_Assignment_:
Exactly the lines below, starting with the one containing "Chuối Hồng Vỏ Lụa" and going on through the one containing "협조로 운영되는 한인민박입니다.", must be reproduced, both ends included, and no pictures with them.

_Input data_:
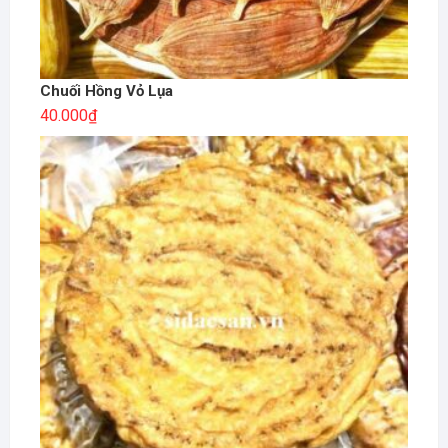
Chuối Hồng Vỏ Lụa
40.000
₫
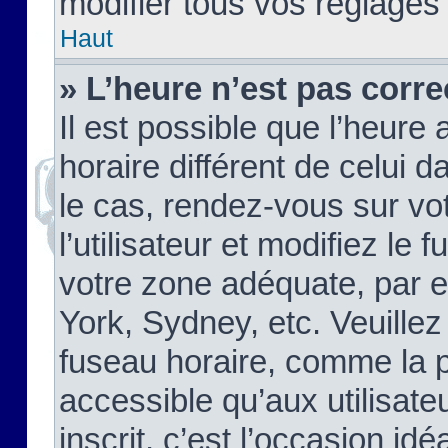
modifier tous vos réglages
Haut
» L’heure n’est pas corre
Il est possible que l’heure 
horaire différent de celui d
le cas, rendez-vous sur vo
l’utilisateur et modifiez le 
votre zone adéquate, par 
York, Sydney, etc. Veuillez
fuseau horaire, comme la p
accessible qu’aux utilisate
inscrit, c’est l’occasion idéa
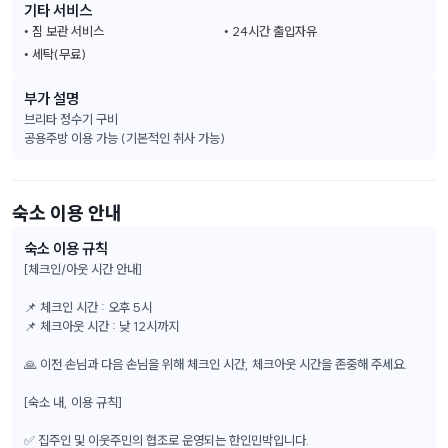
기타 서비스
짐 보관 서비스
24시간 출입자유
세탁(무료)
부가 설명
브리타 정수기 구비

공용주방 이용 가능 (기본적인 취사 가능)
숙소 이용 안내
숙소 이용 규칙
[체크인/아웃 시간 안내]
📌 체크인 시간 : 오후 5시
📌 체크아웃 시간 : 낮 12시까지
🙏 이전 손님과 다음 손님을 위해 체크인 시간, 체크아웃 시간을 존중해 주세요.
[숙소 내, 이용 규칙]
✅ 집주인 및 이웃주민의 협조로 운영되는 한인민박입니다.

--

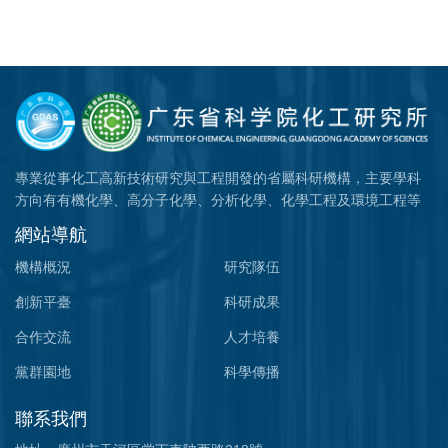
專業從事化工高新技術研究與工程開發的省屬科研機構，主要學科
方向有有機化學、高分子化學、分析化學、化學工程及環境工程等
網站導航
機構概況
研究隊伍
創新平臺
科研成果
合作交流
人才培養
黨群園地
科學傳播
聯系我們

_Reply to the task_:
Chuối Hồng Vỏ Lụa
40.000
₫
modifier tous vos réglages
Haut
» L’heure n’est pas corre
Il est possible que l’heure 
horaire différent de celui d
le cas, rendez-vous sur vo
l’utilisateur et modifiez le 
votre zone adéquate, par 
York, Sydney, etc. Veuillez
fuseau horaire, comme la p
accessible qu’aux utilisate
inscrit, c’est l’occasion idéa
기타 서비스
짐 보관 서비스
24시간 출입자유
세탁(무료)
부가 설명
브리타 정수기 구비

공용주방 이용 가능 (기본적인 취사 가능)
숙소 이용 안내
숙소 이용 규칙
[체크인/아웃 시간 안내]
📌 체크인 시간 : 오후 5시
📌 체크아웃 시간 : 낮 12시까지
🙏 이전 손님과 다음 손님을 위해 체크인 시간, 체크아웃 시간을 존중해 주세요.
[숙소 내, 이용 규칙]
✅ 집주인 및 이웃주민의 협조로 운영되는 한인민박입니다.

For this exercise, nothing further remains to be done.